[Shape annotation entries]
◇ ◇ ◇ ◇

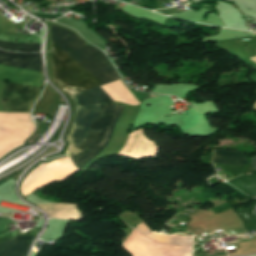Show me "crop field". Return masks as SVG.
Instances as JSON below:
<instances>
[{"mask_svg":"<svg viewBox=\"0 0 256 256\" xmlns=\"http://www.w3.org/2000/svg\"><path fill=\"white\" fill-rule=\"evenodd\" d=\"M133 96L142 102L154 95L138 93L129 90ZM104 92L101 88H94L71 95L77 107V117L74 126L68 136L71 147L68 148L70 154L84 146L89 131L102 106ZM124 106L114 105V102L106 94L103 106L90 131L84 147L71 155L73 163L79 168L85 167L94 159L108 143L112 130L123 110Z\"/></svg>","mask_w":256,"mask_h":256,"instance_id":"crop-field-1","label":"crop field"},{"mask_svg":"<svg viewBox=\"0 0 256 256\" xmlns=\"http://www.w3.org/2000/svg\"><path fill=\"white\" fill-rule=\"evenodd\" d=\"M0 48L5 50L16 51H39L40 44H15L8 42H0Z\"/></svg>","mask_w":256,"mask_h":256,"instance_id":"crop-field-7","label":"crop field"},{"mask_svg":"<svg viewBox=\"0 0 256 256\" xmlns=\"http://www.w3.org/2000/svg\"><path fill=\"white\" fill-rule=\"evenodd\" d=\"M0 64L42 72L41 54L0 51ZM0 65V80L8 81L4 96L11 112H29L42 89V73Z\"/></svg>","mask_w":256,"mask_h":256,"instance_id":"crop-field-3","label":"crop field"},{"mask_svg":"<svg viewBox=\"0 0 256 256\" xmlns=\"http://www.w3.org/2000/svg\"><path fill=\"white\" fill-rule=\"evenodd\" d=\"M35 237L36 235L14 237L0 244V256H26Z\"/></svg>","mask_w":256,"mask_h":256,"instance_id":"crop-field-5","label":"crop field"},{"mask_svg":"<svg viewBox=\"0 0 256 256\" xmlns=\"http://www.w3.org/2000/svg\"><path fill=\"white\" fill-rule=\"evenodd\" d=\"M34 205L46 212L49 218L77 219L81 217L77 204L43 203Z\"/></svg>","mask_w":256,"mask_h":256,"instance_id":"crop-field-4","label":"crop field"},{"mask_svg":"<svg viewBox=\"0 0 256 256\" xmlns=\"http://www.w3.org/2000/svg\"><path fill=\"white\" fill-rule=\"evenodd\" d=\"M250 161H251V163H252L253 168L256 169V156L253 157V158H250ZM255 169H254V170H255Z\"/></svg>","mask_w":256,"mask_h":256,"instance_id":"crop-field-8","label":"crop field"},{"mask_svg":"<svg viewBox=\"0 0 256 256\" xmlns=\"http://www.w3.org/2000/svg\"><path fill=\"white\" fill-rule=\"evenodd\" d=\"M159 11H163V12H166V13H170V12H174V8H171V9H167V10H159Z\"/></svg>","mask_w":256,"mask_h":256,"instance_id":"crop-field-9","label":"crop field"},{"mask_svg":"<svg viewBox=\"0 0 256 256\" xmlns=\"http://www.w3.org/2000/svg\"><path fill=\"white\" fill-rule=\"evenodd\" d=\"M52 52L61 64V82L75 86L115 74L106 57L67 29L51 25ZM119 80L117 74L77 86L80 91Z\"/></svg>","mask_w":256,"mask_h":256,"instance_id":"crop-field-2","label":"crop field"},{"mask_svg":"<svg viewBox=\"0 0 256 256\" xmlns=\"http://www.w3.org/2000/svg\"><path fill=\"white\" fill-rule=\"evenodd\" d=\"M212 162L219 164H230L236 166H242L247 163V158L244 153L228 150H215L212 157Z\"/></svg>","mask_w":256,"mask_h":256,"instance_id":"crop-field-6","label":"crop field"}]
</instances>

◇ ◇ ◇ ◇

# [WHAT YOU HAVE TO DO]
Rewrite all of the material with "Show me" swapped for "Outline" and nothing else altered. Leave the pictures out of your answer.

# [REPLY]
Outline "crop field". Return masks as SVG.
Instances as JSON below:
<instances>
[{"mask_svg":"<svg viewBox=\"0 0 256 256\" xmlns=\"http://www.w3.org/2000/svg\"><path fill=\"white\" fill-rule=\"evenodd\" d=\"M133 96L142 102L154 95L138 93L129 90ZM104 92L101 88H94L71 95L77 107V117L74 126L68 136L71 147L68 148L70 154L84 146L89 131L102 106ZM124 106L114 105V102L106 94L103 106L90 131L84 147L71 155L73 163L79 168L85 167L94 159L108 143L112 130L123 110Z\"/></svg>","mask_w":256,"mask_h":256,"instance_id":"crop-field-1","label":"crop field"},{"mask_svg":"<svg viewBox=\"0 0 256 256\" xmlns=\"http://www.w3.org/2000/svg\"><path fill=\"white\" fill-rule=\"evenodd\" d=\"M0 48L5 50L16 51H39L40 44H15L8 42H0Z\"/></svg>","mask_w":256,"mask_h":256,"instance_id":"crop-field-7","label":"crop field"},{"mask_svg":"<svg viewBox=\"0 0 256 256\" xmlns=\"http://www.w3.org/2000/svg\"><path fill=\"white\" fill-rule=\"evenodd\" d=\"M0 64L42 72L41 54L0 51ZM0 65V80L8 81L4 96L11 112H29L42 89V73Z\"/></svg>","mask_w":256,"mask_h":256,"instance_id":"crop-field-3","label":"crop field"},{"mask_svg":"<svg viewBox=\"0 0 256 256\" xmlns=\"http://www.w3.org/2000/svg\"><path fill=\"white\" fill-rule=\"evenodd\" d=\"M35 237L36 235L14 237L0 244V256H26Z\"/></svg>","mask_w":256,"mask_h":256,"instance_id":"crop-field-5","label":"crop field"},{"mask_svg":"<svg viewBox=\"0 0 256 256\" xmlns=\"http://www.w3.org/2000/svg\"><path fill=\"white\" fill-rule=\"evenodd\" d=\"M34 205L46 212L49 218L77 219L81 217L77 204L43 203Z\"/></svg>","mask_w":256,"mask_h":256,"instance_id":"crop-field-4","label":"crop field"},{"mask_svg":"<svg viewBox=\"0 0 256 256\" xmlns=\"http://www.w3.org/2000/svg\"><path fill=\"white\" fill-rule=\"evenodd\" d=\"M250 161H251V163H252L253 168L256 169V156L253 157V158H250ZM255 169H254V170H255Z\"/></svg>","mask_w":256,"mask_h":256,"instance_id":"crop-field-8","label":"crop field"},{"mask_svg":"<svg viewBox=\"0 0 256 256\" xmlns=\"http://www.w3.org/2000/svg\"><path fill=\"white\" fill-rule=\"evenodd\" d=\"M159 11H163V12H166V13H170V12H174V8H171V9H167V10H159Z\"/></svg>","mask_w":256,"mask_h":256,"instance_id":"crop-field-9","label":"crop field"},{"mask_svg":"<svg viewBox=\"0 0 256 256\" xmlns=\"http://www.w3.org/2000/svg\"><path fill=\"white\" fill-rule=\"evenodd\" d=\"M52 52L61 64V82L75 86L115 74L106 57L67 29L51 25ZM119 80L117 74L77 86L80 91Z\"/></svg>","mask_w":256,"mask_h":256,"instance_id":"crop-field-2","label":"crop field"},{"mask_svg":"<svg viewBox=\"0 0 256 256\" xmlns=\"http://www.w3.org/2000/svg\"><path fill=\"white\" fill-rule=\"evenodd\" d=\"M212 162L219 164H230L236 166H242L247 163V158L244 153L228 150H215L212 157Z\"/></svg>","mask_w":256,"mask_h":256,"instance_id":"crop-field-6","label":"crop field"}]
</instances>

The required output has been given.